There is something special about eating dinner in a refurbished 1920's greenhouse. At De Kas that special feeling starts when you catch your first glimpse of the restaurant through Frankendael park. It continues inside as you walk into the dining room where light streams in through the large glass windows.
Chef Gert Jan Hageman creates wild curiosity and excitement for his visitors who discover the three course menu upon sitting (it's not posted online and costs €49.50). By letting his crew come up with inventive dishes using the seasonal vegetables and herbs grown literally next door to the kitchen, Mr. Hageman is able to keep the menu fresh changing it week to week.

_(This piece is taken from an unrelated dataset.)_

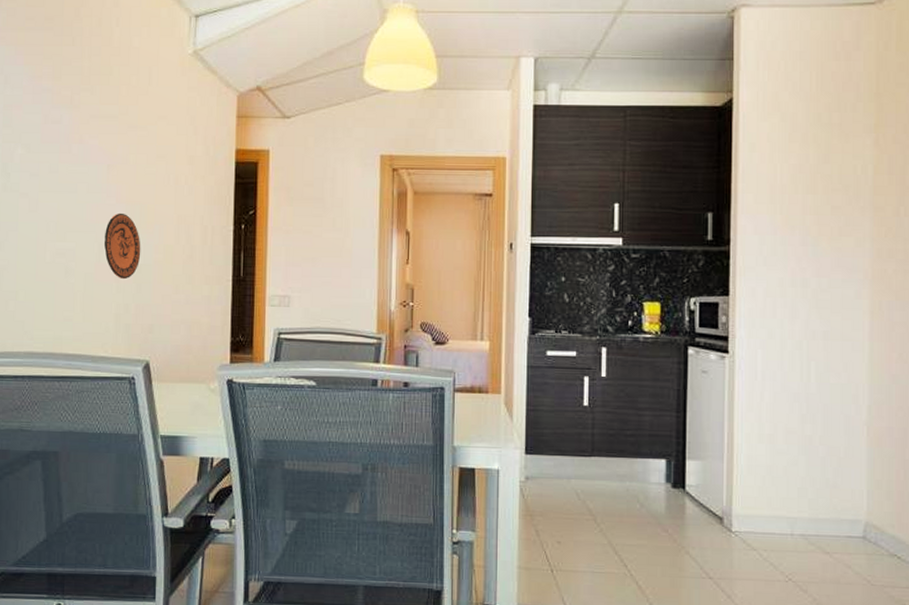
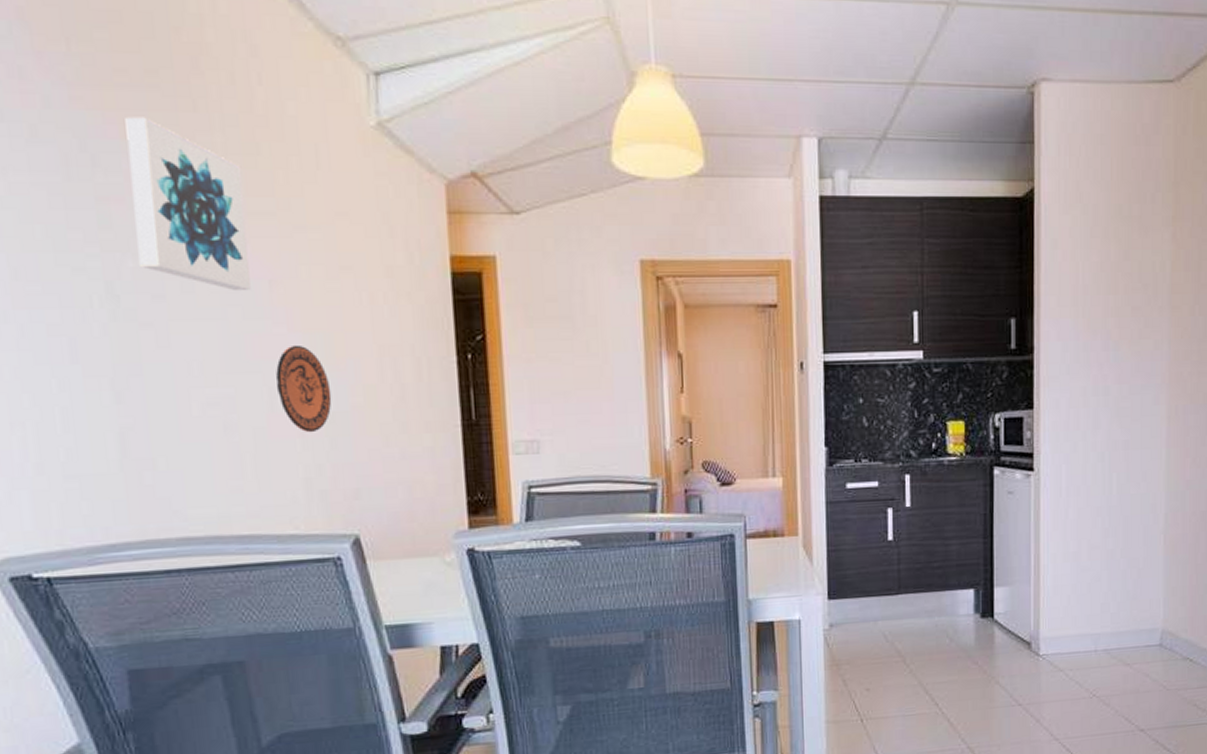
wall art: none [25,50,99,173] -> present [125,116,251,292]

On a chilly night in late April, after settling in, snacking on some olives and hearing the menu from our server, we quickly learn there are no cocktails at De Kas, so we say yes to wine pairings.
Two starters arrive at the table family style - cannelloni of buffalo ricotta with chard, spinach, young garlic, creme of egg yolk, shallots and caramelized walnuts, and lamb ham with a deliciously creamy salad of new potatoes, turnip, mint and fenugreek mayonnaise. We also individually receive a glass of smoked heirloom beet root soup with horseradish creme fraiche, crispy fried chorizo and roasted fennel.

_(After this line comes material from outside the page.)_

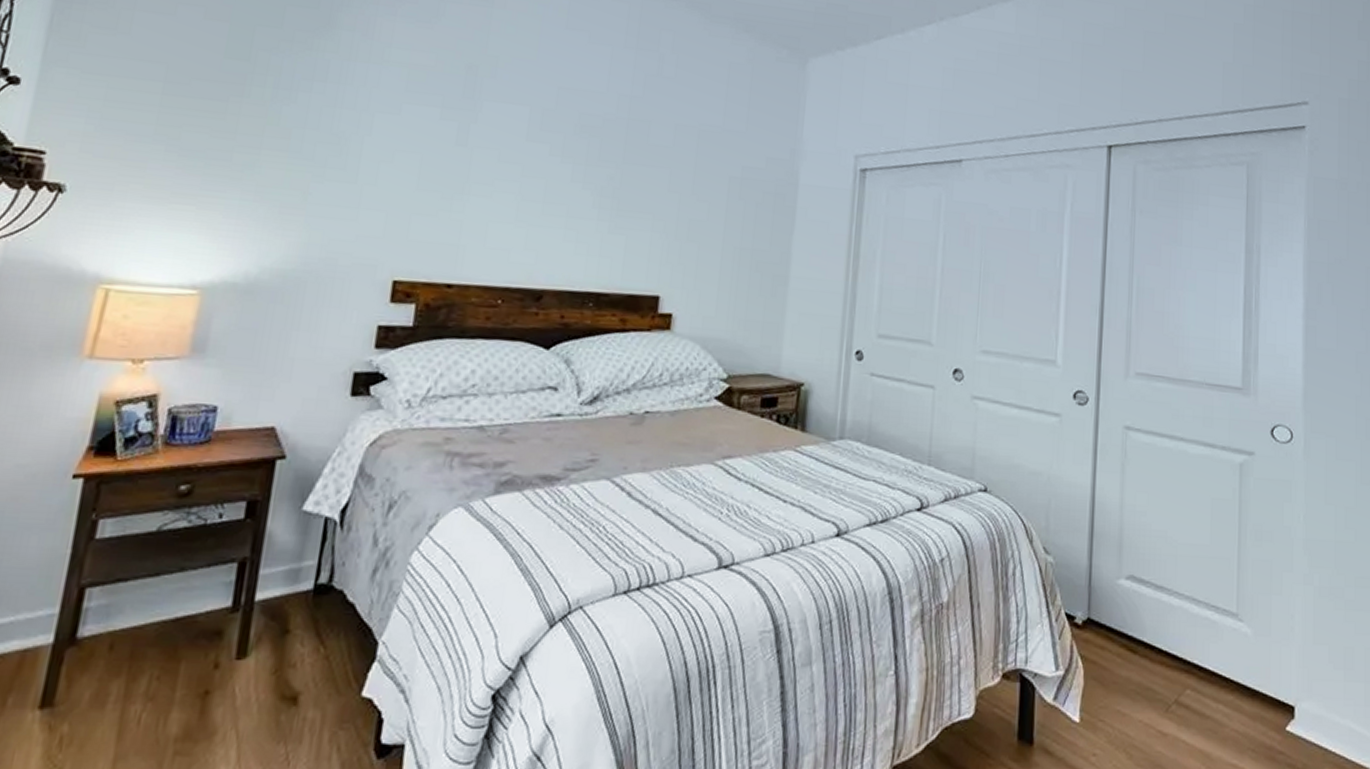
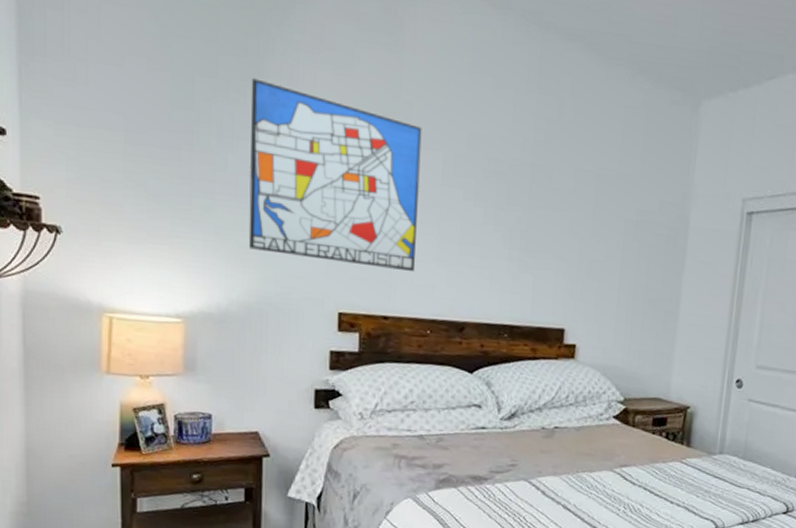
wall art: none [293,30,508,233] -> present [248,78,422,271]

The most tender and fresh hake fillet comes next, marinated in olive oil with gnocchi, radish, and celeriac in a beurre blanc sauce with salted anchovies, orange and rosemary.
After the optional cheese course (we declined), dessert - an extremely decedent chocolate nemesis cake with caramelized hazelnuts and pear and thyme sorbet. But it doesn't end there. Homemade cookies, meringue and gummies are brought out with the bill and when you leave, apples for everyone.
Because of how popular De Kas is, it's best to book in advance and easy to arrange by email. The staff is prompt, friendly and courteous.